The result is DIIV’s fourth LP due out May 24, Frog In Boiling Water, which melds the band’s cavernous, widescreen guitar atmospherics with lyrics that ponder a world that appears to be in a permanent state of decline. On the title track — the titular metaphor’s meaning is self-evident — Smith takes on the persona of a fascist leader who extols the virtue of burning books. In “Everyone Out,” he wonders if the idea that the structures that undergird society can actually be changed amounts to false hope. In the luminous single “Brown Paper Bag,” he likens himself to tossed-off detritus “stuck on the ground / down, wasted.”
The topical polemics of Frog In Boiling Water are well-timed given that this is an election year, though Smith brushed off my suggestion that the album coinciding with the impending Biden vs. Trump rematch is significant.
“I think our faith in electoral politics is very low,” he said, “so I would say not.”

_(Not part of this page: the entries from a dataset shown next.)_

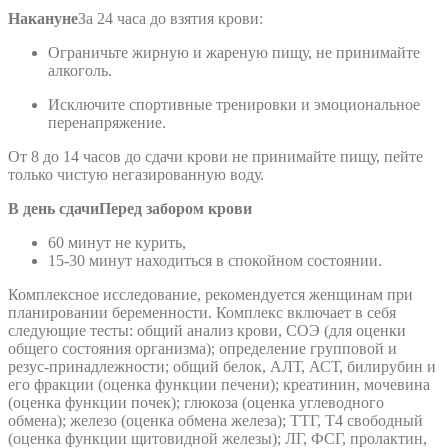
Накануне
За 24 часа до взятия крови:
Ограничьте жирную и жареную пищу, не принимайте
алкоголь.
Исключите спортивные тренировки и эмоциональное
перенапряжение.
От 8 до 14 часов до сдачи крови не принимайте пищу, пейте
только чистую негазированную воду.
В день сдачи
Перед забором крови
60 минут не курить,
15-30 минут находиться в спокойном состоянии.
Комплексное исследование, рекомендуется женщинам при
планировании беременности. Комплекс включает в себя
следующие тесты: общий анализ крови, СОЭ (для оценки
общего состояния организма); определение групповой и
резус-принадлежности; общий белок, АЛТ, АСТ, билирубин и
его фракции (оценка функции печени); креатинин, мочевина
(оценка функции почек); глюкоза (оценка углеводного
обмена); железо (оценка обмена железа); ТТГ, Т4 свободный
(оценка функции щитовидной железы); ЛГ, ФСГ, пролактин,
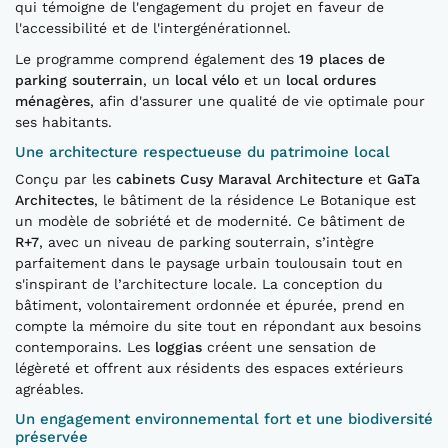
qui témoigne de l'engagement du projet en faveur de
l'accessibilité et de l'intergénérationnel.
Le programme comprend également des
19 places de
parking souterrain
, un
local vélo
et un
local ordures
ménagères
, afin d'assurer une qualité de vie optimale pour
ses habitants.
Une architecture respectueuse du patrimoine local
Conçu par les
cabinets Cusy Maraval Architecture
et
GaTa
Architectes
, le bâtiment de la résidence Le Botanique est
un modèle de sobriété et de modernité. Ce bâtiment de
R+7
, avec un niveau de parking souterrain, s’intègre
parfaitement dans le paysage urbain toulousain tout en
s'inspirant de l’architecture locale. La conception du
bâtiment, volontairement ordonnée et épurée, prend en
compte la mémoire du site tout en répondant aux besoins
contemporains. Les
loggias
créent une sensation de
légèreté et offrent aux résidents des espaces extérieurs
agréables.
Un engagement environnemental fort et une biodiversité
préservée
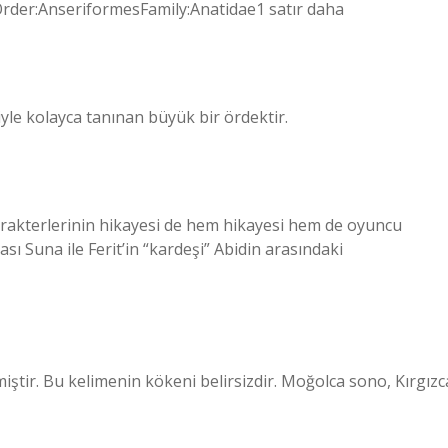
der:AnseriformesFamily:Anatidae1 satır daha
le kolayca tanınan büyük bir ördektir.
 karakterlerinin hikayesi de hem hikayesi hem de oyuncu
ası Suna ile Ferit’in “kardeşi” Abidin arasındaki
ştir. Bu kelimenin kökeni belirsizdir. Moğolca sono, Kırgızc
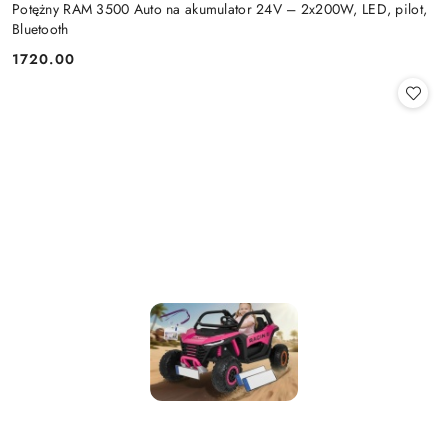
Potężny RAM 3500 Auto na akumulator 24V – 2x200W, LED, pilot,
Bluetooth
1720.00
Cena:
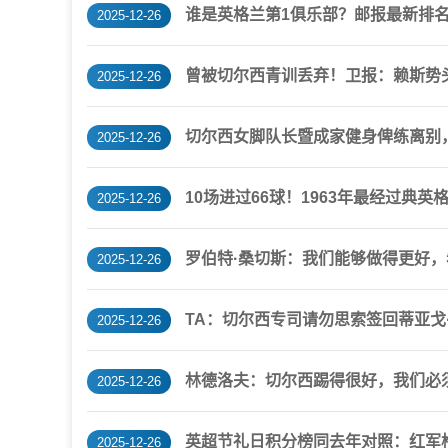
谁是英格兰第1俱乐部？邮报最新排名
2025-12-26
曾被切尔西青训丢弃！卫报：赖斯势
2025-12-26
切尔西女脚队长暨成家健身俾练离别
2025-12-26
10场进过66球！1963年最经过典英格
2025-12-26
罗伯特·桑切斯：我们能够做得更好
2025-12-26
TA：切尔西专司请勿思索签回蒂亚戈
2025-12-26
林德洛夫：切尔西踢得很好，我们必
2025-12-26
英超节礼日积分榜同去年对照：红军枪
2025-12-26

The album I have described thus far might seem like the year’s single bleakest and most depressing release yet. But Frog In Boiling Water doesn’t actually sound like that. While the words are frequently downbeat, they are paired with the most flat-out beautiful music of DIIV’s career. (The band is also funnier than they get credit for, as evidenced by the Fred Durst-starring SNL parody in the “Brown Paper Bag” music video.) After the more muscular and aggressive Deceiver, Frog In Boiling Water marks a return to the gauzy tranquility of their droned-out 2012 debut Oshin, which established DIIV as one of the finest bands to be associated with shoegaze in the 2010s. It took them a while to rediscover that path, as work on Frog In Boiling Water dragged on for four years. The process was hampered in part by the pandemic and also by their own exacting perfectionism and impulse to reinvent themselves. At one point they even considered making an electronic record. Only when producer Chris Coady came on board did they begin to move back to the dark-hued guitar rock for which they are known.
“For a lot of people, that is part of what they fell in love with with the first two albums — this rich, dreamy atmosphere that is very feelings-forward,” Caulfield said. “Rather than this song has an amazing bridge and an amazing chorus. A lot of times with the earlier songs, sometimes there wasn’t even a chorus, but it didn’t really matter because the song felt so good to listen to. I feel like the new album has an element of that which makes it feel more comprehensive in our catalog.”